* PROBLEM DESCRIPTION *
Could the entries below be reproduced exactly, with the images removed?

*** Opening of THE DATA ***

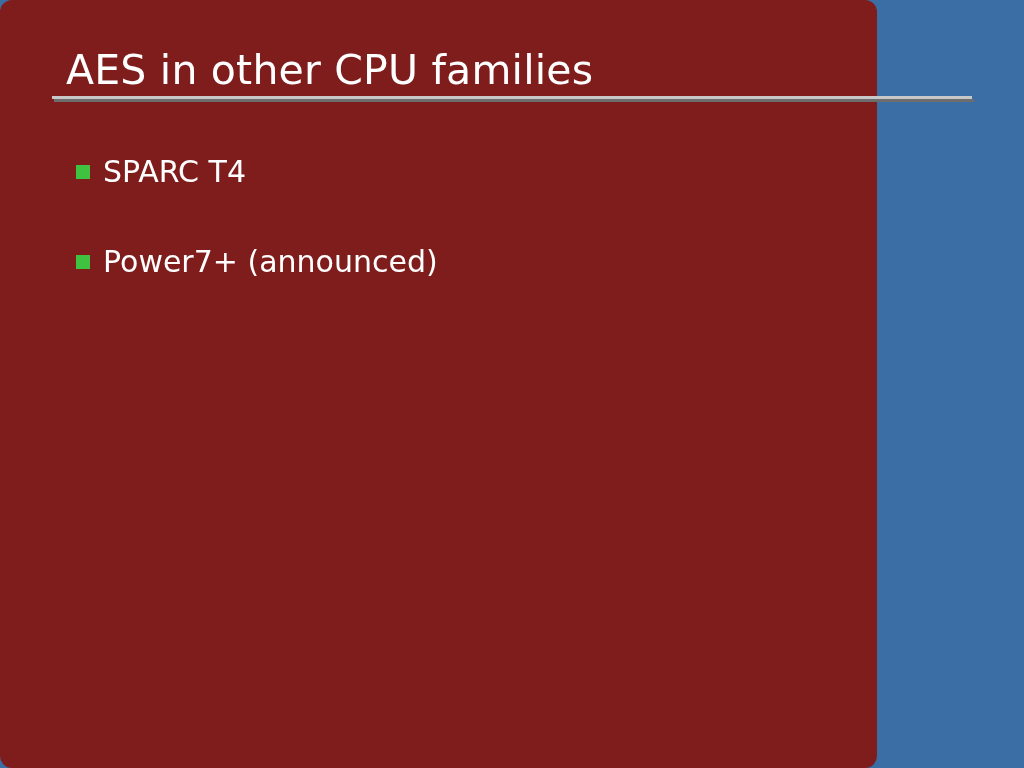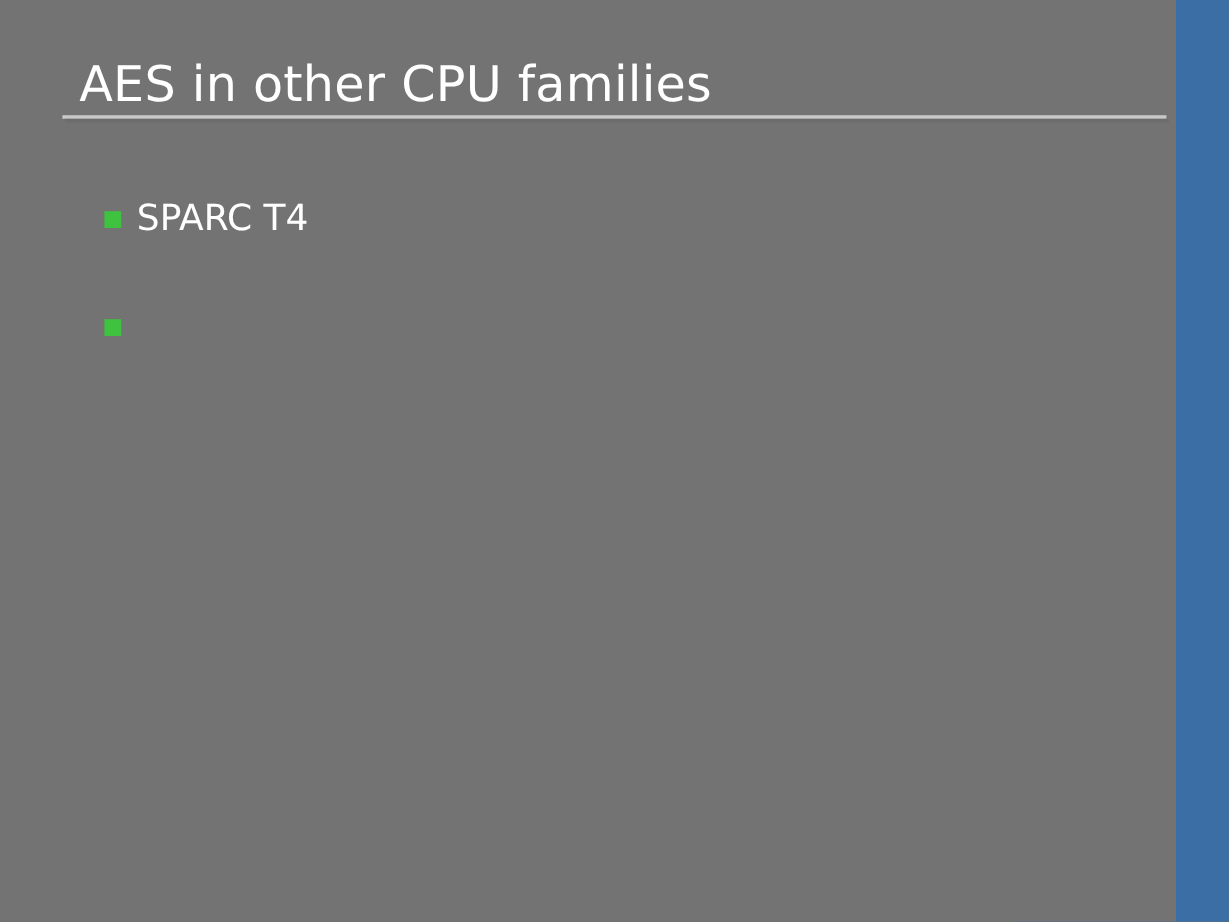--- a/index.html
+++ b/index.html
@@ -16,9 +16,10 @@
 
   #slide {
     position: relative;
-    width: 980px;
+    width: 877px;
     height: 768px;
-    background: #737373;
+    background: #7f1d1d;
+    border-radius: 12px;
   }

*** Close of THE DATA ***

* TASK OUTPUT *
--- a/index.html
+++ b/index.html
@@ -16,9 +16,10 @@
 
   #slide {
     position: relative;
-    width: 980px;
+    width: 877px;
     height: 768px;
-    background: #737373;
+    background: #7f1d1d;
+    border-radius: 12px;
   }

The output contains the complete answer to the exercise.